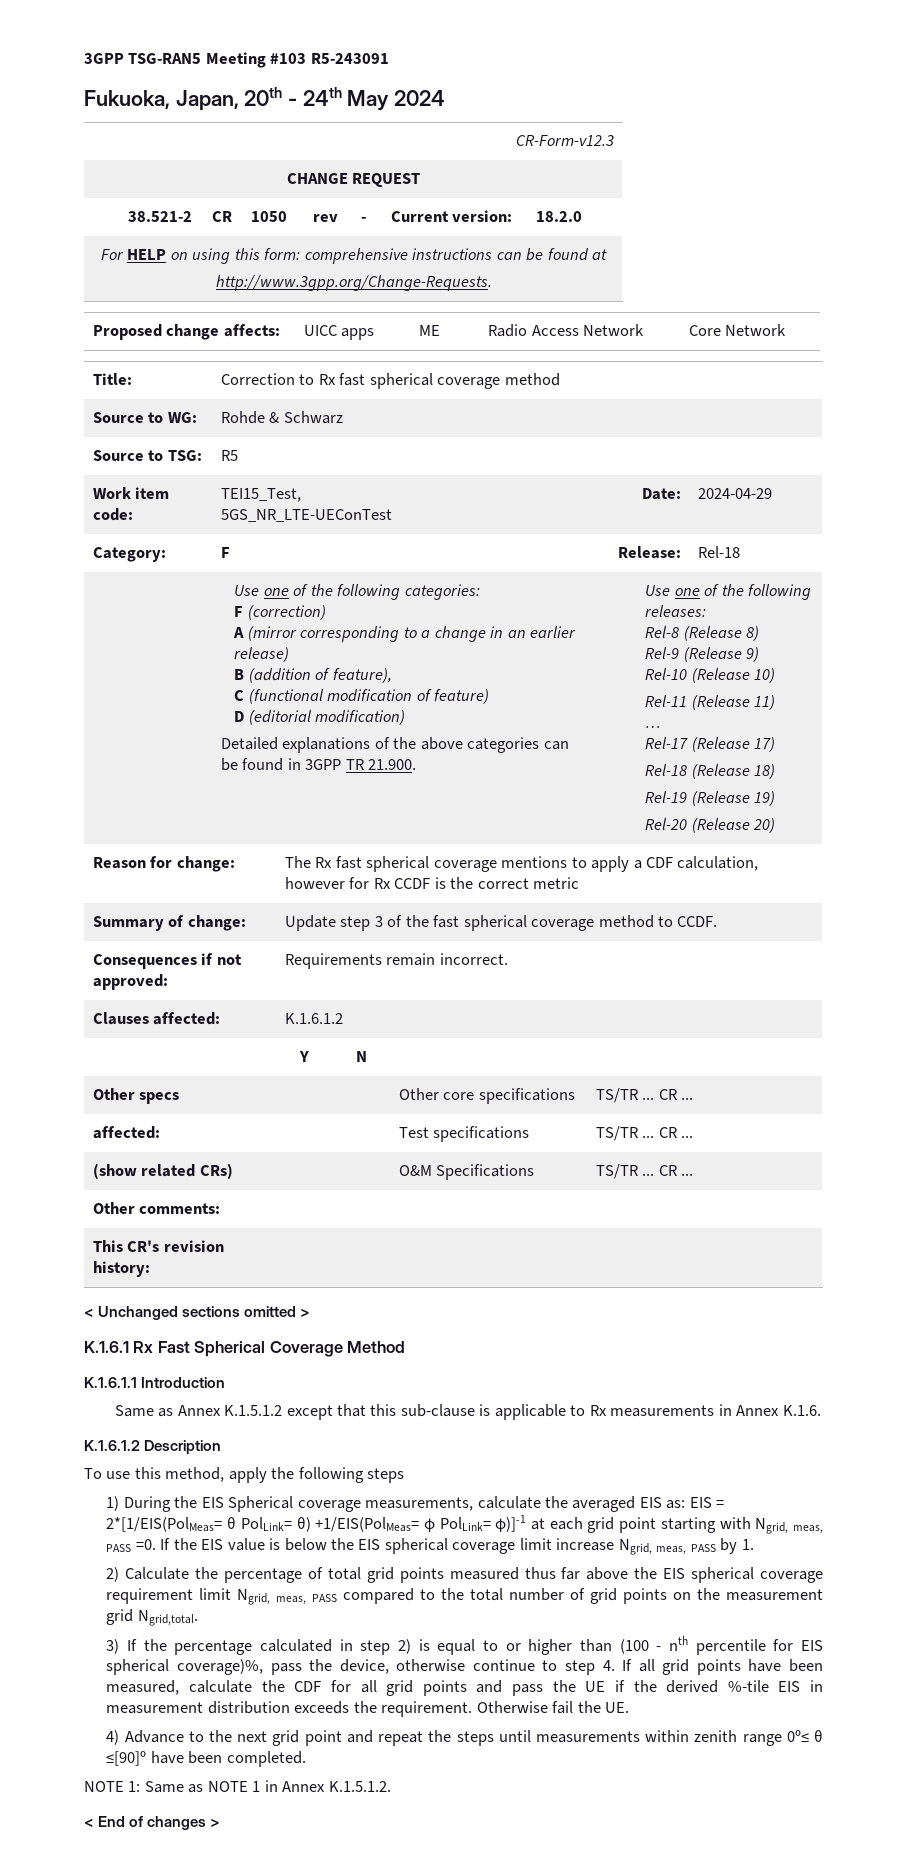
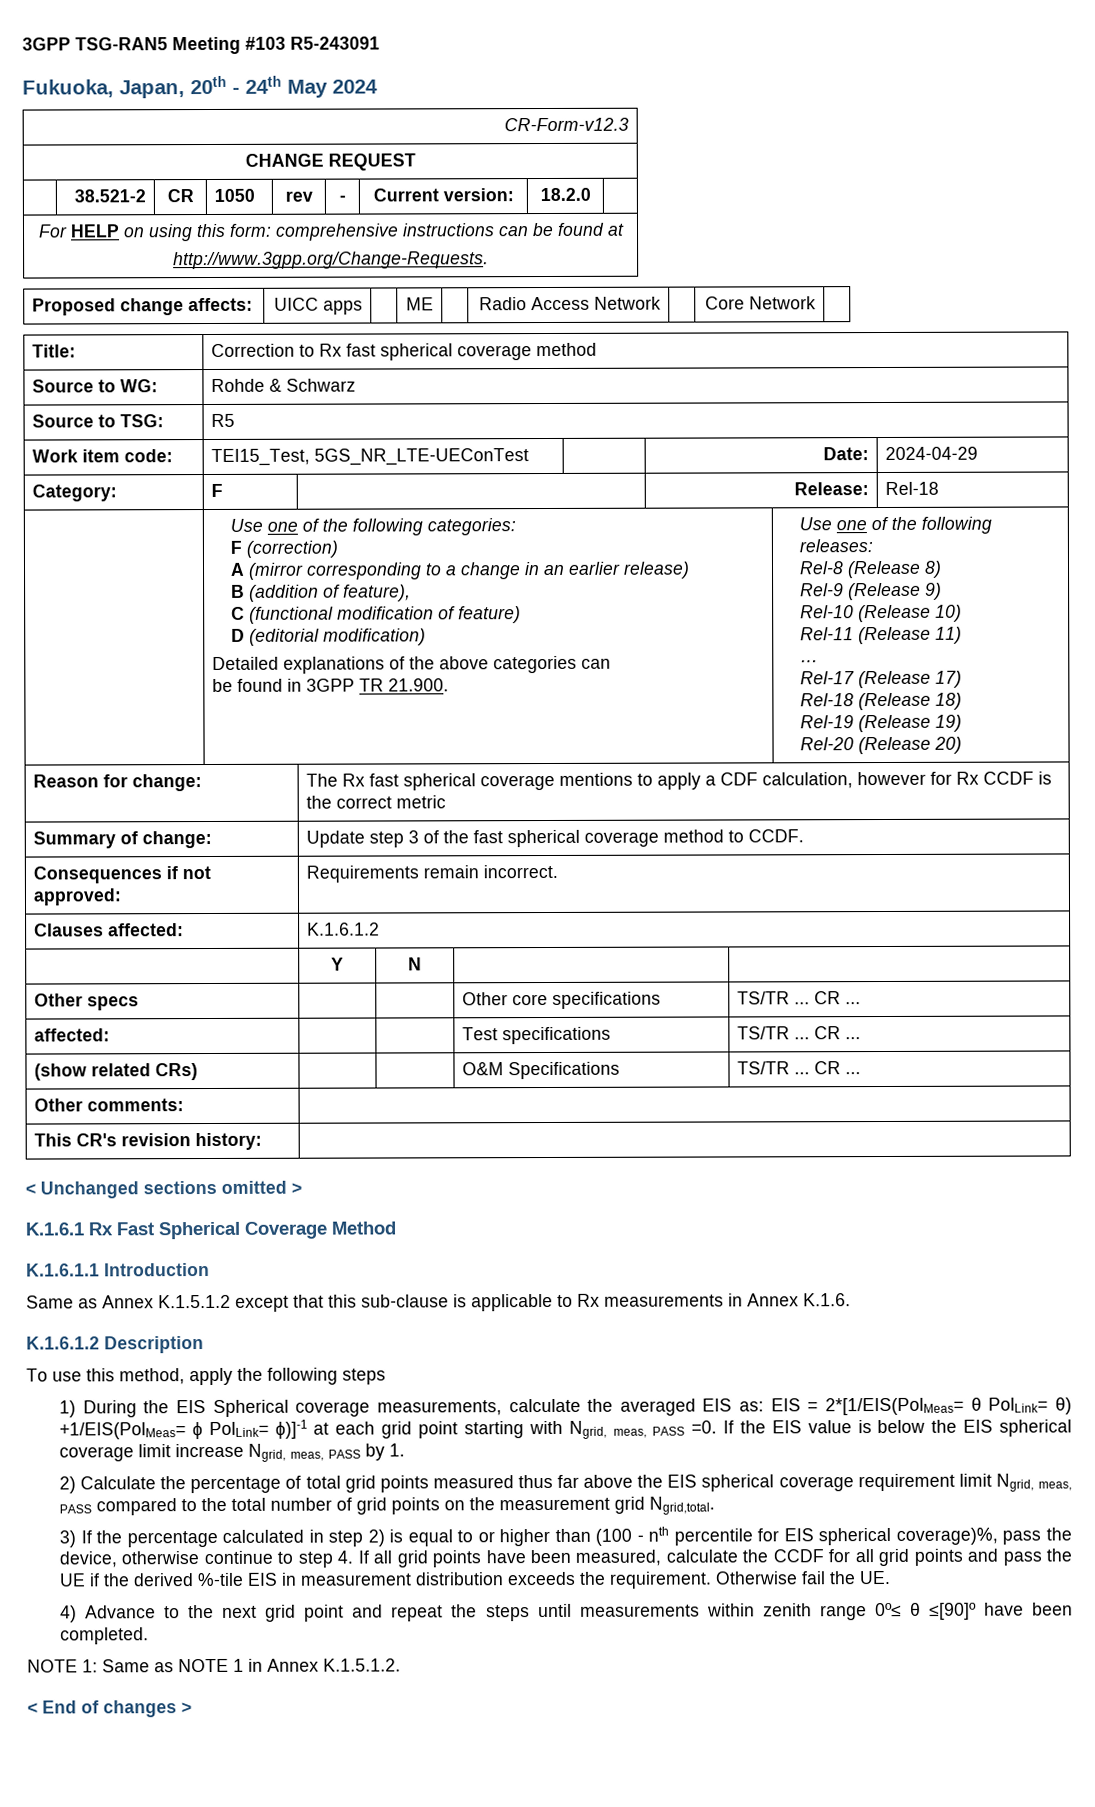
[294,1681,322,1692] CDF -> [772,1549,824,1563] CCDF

##############################

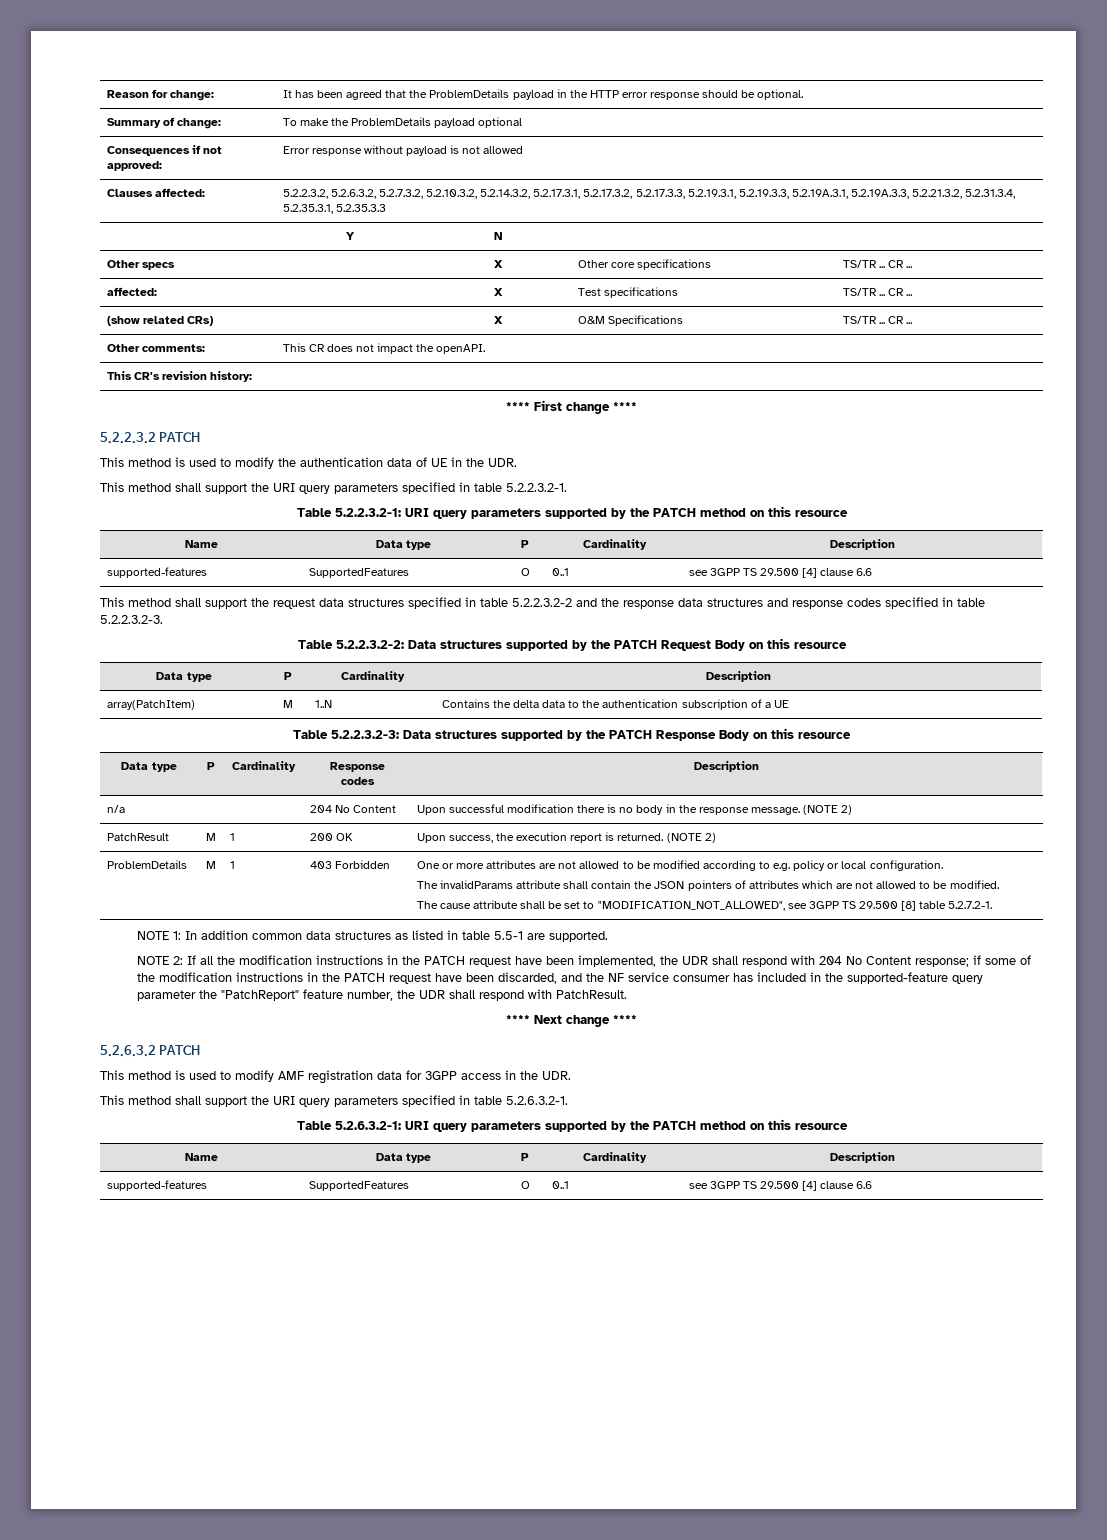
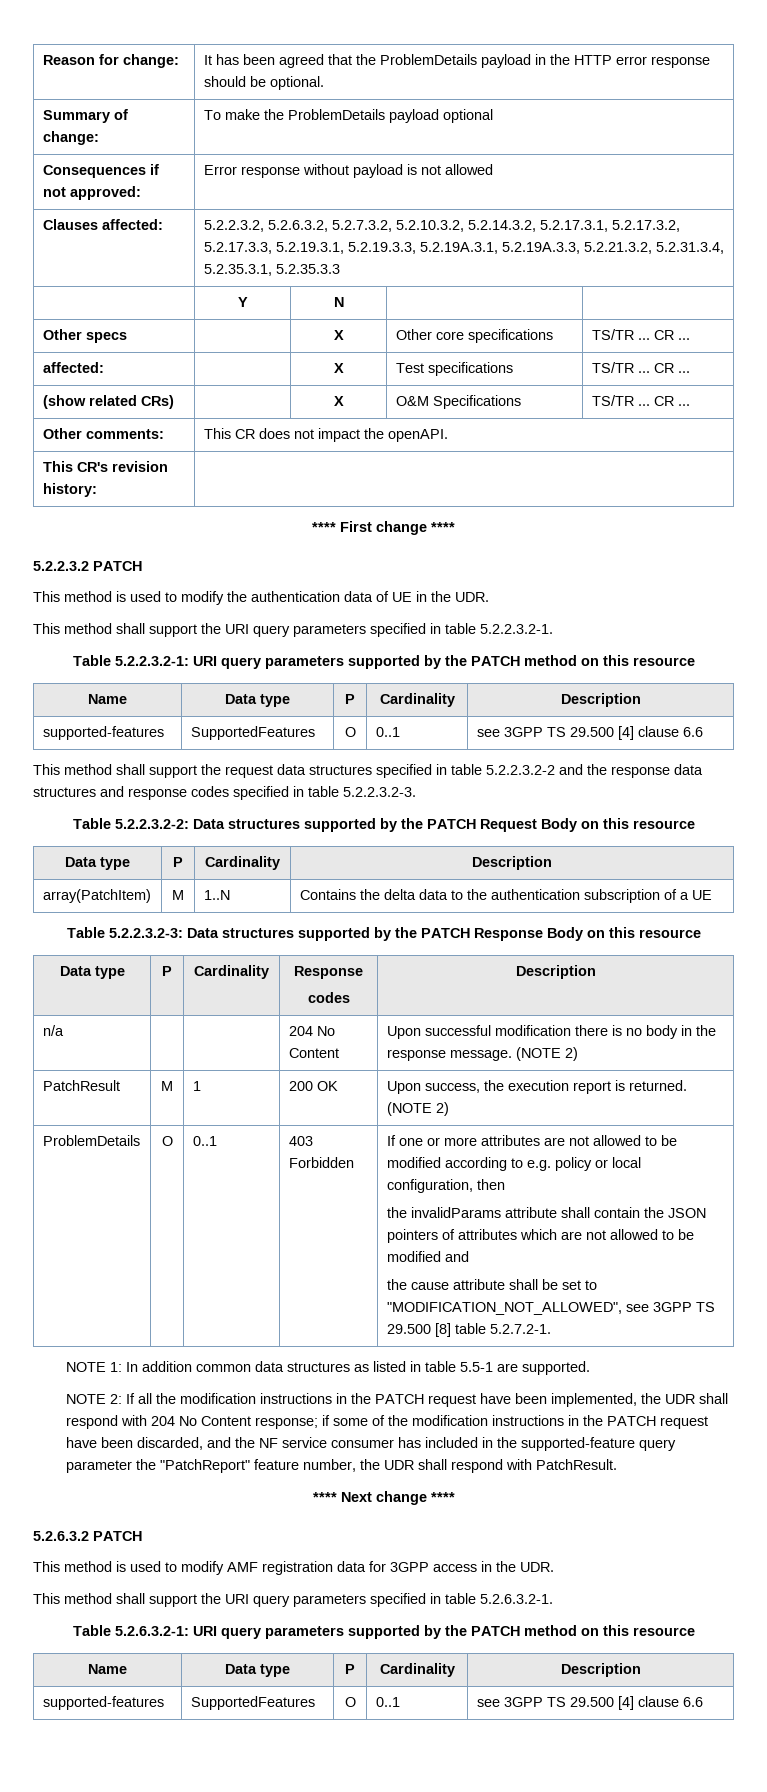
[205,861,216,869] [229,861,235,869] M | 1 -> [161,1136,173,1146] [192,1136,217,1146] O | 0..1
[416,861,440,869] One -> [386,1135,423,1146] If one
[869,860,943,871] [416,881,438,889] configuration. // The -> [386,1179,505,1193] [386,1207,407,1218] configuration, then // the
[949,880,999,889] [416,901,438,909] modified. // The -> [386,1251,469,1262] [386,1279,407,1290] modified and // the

##############################

* _Brief_
The expected answer is an exact copy of the lines above, beginning at the line with "[869,860,943,871] [416,881,438,889] configuration." and ending at the line with "[949,880,999,889] [416,901,438,909] modified.", with both ends in.

* _Solution_
[869,860,943,871] [416,881,438,889] configuration. // The -> [386,1179,505,1193] [386,1207,407,1218] configuration, then // the
[949,880,999,889] [416,901,438,909] modified. // The -> [386,1251,469,1262] [386,1279,407,1290] modified and // the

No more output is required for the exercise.